Excerpts from a dataset
===============

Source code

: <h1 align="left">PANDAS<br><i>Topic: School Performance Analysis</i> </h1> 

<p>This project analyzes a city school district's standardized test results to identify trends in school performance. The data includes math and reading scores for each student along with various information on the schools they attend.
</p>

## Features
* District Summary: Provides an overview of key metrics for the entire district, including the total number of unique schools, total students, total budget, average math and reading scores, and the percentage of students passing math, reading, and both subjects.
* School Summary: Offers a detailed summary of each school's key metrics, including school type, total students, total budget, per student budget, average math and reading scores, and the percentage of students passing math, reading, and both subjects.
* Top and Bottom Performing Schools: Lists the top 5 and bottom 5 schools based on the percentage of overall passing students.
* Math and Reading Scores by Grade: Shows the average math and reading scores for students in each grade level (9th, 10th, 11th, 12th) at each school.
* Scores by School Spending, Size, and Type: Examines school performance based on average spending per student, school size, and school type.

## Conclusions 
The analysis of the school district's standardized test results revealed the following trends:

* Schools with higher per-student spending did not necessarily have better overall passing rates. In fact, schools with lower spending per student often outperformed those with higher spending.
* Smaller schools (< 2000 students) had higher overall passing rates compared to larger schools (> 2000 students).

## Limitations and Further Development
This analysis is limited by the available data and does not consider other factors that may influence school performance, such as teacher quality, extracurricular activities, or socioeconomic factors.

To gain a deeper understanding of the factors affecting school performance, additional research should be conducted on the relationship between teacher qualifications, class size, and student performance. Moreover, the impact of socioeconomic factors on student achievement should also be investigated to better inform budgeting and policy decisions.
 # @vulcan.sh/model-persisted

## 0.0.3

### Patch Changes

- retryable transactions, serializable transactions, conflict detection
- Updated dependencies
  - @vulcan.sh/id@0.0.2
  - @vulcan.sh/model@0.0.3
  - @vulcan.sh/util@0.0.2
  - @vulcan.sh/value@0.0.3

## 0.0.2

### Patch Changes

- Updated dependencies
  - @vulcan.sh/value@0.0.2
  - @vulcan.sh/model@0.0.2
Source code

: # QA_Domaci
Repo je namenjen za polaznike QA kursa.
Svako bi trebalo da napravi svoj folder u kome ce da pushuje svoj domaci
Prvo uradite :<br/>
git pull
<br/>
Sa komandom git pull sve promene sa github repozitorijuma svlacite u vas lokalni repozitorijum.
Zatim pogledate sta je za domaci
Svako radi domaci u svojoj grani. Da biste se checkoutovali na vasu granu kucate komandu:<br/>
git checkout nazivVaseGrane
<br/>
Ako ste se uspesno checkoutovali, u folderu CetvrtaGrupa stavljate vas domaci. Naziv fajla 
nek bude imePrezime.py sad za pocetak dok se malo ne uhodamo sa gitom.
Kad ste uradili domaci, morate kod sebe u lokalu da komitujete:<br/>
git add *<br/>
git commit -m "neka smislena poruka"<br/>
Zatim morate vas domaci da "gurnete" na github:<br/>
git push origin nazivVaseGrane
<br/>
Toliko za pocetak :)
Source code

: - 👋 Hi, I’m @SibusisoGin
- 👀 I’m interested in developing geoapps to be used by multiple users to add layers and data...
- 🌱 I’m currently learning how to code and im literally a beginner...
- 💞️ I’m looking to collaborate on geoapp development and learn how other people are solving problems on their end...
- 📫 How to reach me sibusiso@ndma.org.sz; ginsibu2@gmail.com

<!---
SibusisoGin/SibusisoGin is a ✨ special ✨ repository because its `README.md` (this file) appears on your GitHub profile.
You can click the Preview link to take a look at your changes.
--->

===============

> Job item: Gather every line above that contains the word "your", and copy each one in full.

> The completed task:
SibusisoGin/SibusisoGin is a ✨ special ✨ repository because its `README.md` (this file) appears on your GitHub profile.
You can click the Preview link to take a look at your changes.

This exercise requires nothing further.